Tasks:
a – In the Meinhold-Heerlein passage, rewrite the stretch from "Ivo Meinhold-Heerlein (born" through "of ovarian cancer.", swapping "Mainz" for "Bonn".
b – Answer these questions from the Meinhold-Heerlein passage:
(i) In which city was he born?
(ii) In what year was he habilitated at the University of Kiel?
(iii) Which university appointed him honorary associate professor in 2014?

Given passage:
== Segment start ==
= Ivo Meinhold-Heerlein =

German gynaecologist

Ivo Meinhold-Heerlein (born 23 March 1969 in Mainz) is a German gynaecologist and obstetrician, honorary professor, university professor and deputy director of the Department of Gynaecology and Obstetrics at the University Hospital RWTH Aachen University. He is known for his work in the fields of molecular characterization of ovarian cancer.

== Biography ==
Meinhold-Heerlein studied medicine at the Medical University of Lübeck and at the University of Freiburg from 1989 to 1996. In 1996 he finished his doctoral thesis entitled "Implementing the technique of a non-radioactive in situ hybridization of normal tissues using the example of human skin" ("Etablierung der Technik einer nicht-radioaktiven In-situ-Hybridisierung in Normalgewebe am Beispiel der menschlichen Haut"). From 1999 to 2001 he worked as postdoctoral researcher at the Burnham Institute / La Jolla Cancer Research Center, San Diego, USA. He obtained his license in gynaecology and obstetrics in 2006. In 2007 Meinhold-Heerlein was habilitated at the University of Kiel. From 2006 to 2008 he served as the acting head of the Kiel School of Gynaecological Endoscopy. In 2009 Meinhold-Heerlein became deputy director of the Department of Gynaecology and Obstetrics at the University Hospital Aachen. In the same year he obtained his license in "Special Obstetrics and Perinatal Medicine". In 2012 he was appointed as extraordinary professor (e.g. associate professor) on the medical faculty of the RWTH Aachen University. In 2013 he obtained his license in "Gynaecologic Oncology". Meinhold-Heerlein was appointed as honorary associate professor of the University of Cape Town (South Africa) in 2014. He is currently deputy director of the Department of Gynaecology and Obstetrics at the University Hospital RWTH Aachen as well as head of the gynaecological cancer centre and the endometriosis centre of the University Hospital RWTH Aachen. In 2017 he was appointed as university professor (full professor) for gynaecologic oncology at the RWTH Aachen University.
== Segment end ==
Record set:
== Segment start ==
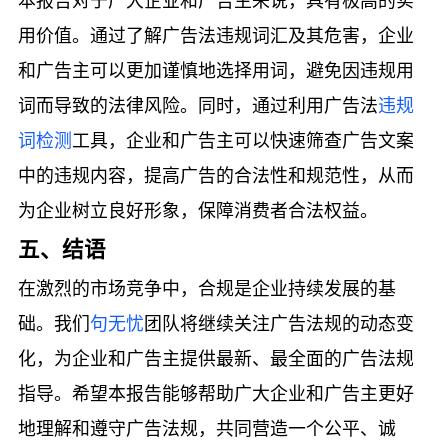
本报告对于广大企业和广告主来说，具有极高的实
用价值。通过了解广告法违规词汇及其危害，企业
和广告主可以更加谨慎地选择用词，避免因违规用
词而导致的法律风险。同时，通过利用广告法
违规
词检测
工具，企业和广告主可以快速筛查广告文案
中的违规内容，提高广告的合法性和规范性，从而
为企业树立良好形象，保障消费者合法权益。
五、结语
在激烈的市场竞争中，合规是企业持续发展的基
础。我们
句无忧
团队将继续关注广告法规的动态变
化，为企业和广告主提供最新、最全面的广告法规
指导。希望本报告能够帮助广大企业和广告主更好
地理解和遵守广告法规，共同营造一个公平、诚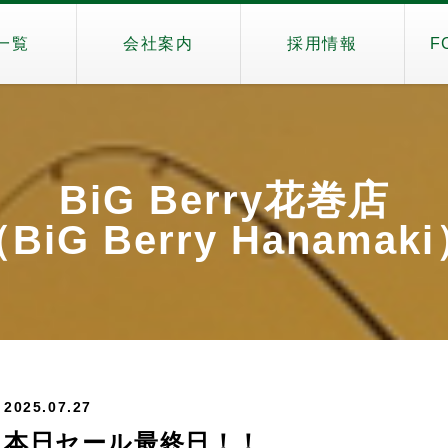
一覧
会社案内
採用情報
F
BiG Berry花巻店
BiG Berry Hanamak
2025.07.27
本日セール最終日！！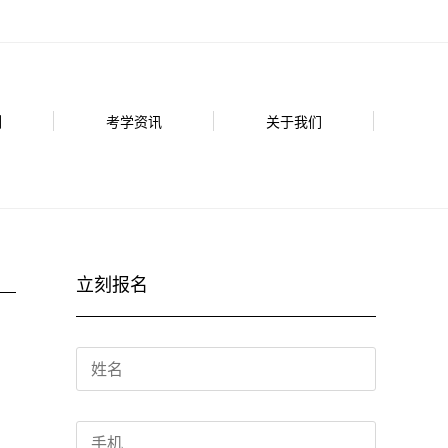
例
考学资讯
关于我们
立刻报名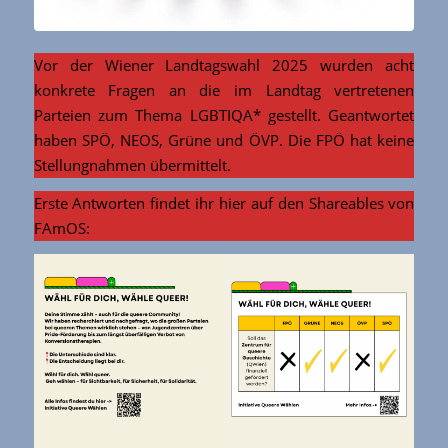
Vor der Wiener Landtagswahl 2025 wurden acht
konkrete Fragen an die im Landtag vertretenen
Parteien zum Thema LGBTIQA* gestellt. Geantwortet
haben SPÖ, NEOS, Grüne und ÖVP. Die FPÖ hat keine
Stellungnahmen übermittelt.
Erste Antworten findet ihr hier auf den Shareables von
FAmOS: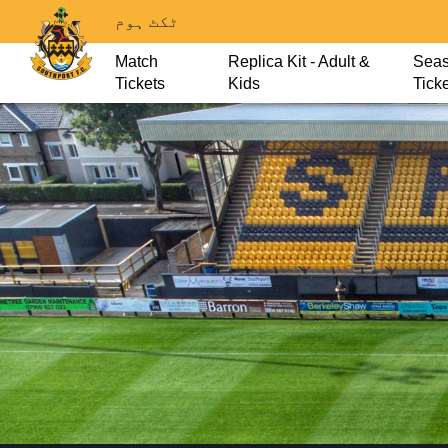
ٹکٹ ہوم
Match
Replica Kit - Adult &
Sea
Tickets
Kids
Tick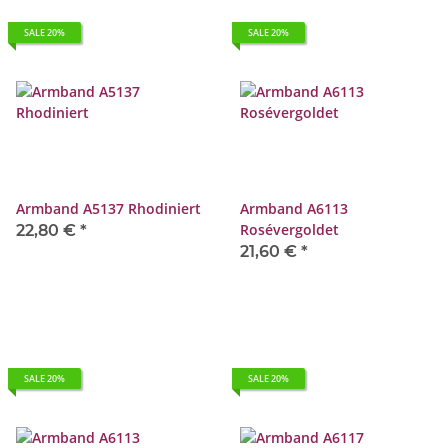
SALE 20%
SALE 20%
Armband A5137 Rhodiniert
Armband A6113
Rosévergoldet
22,80 €
*
21,60 €
*
SALE 20%
SALE 20%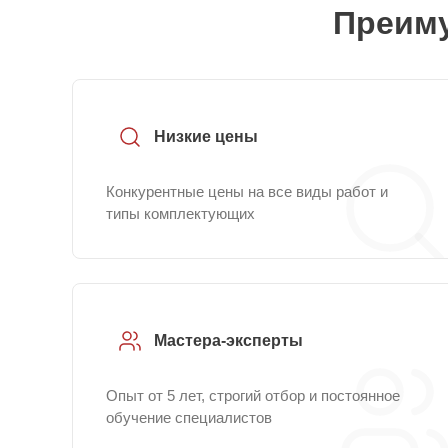
Преиму
Низкие цены
Конкурентные цены на все виды работ и
типы комплектующих
Мастера-эксперты
Опыт от 5 лет, строгий отбор и постоянное
обучение специалистов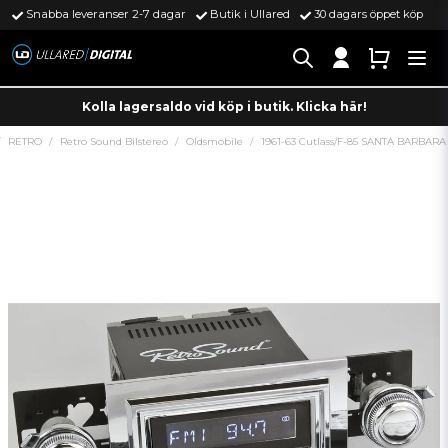
Snabba leveranser 2-7 dagar
Butik i Ullared
30 dagars öppet köp
Kolla lagersaldo vid köp i butik. Klicka här!
RETRO
Retro Sound Bilstereo
Oldsmobile
1961-63 Cutlass/F-85 SANTA BARBARA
== Segment end ==
Written answers:
a –
Ivo Meinhold-Heerlein (born 23 March 1969 in Bonn) is a German gynaecologist and obstetrician, honorary professor, university professor and deputy director of the Department of Gynaecology and Obstetrics at the University Hospital RWTH Aachen University. He is known for his work in the fields of molecular characterization of ovarian cancer.

b –
(i) Mainz
(ii) 2007
(iii) The University of Cape Town (South Africa)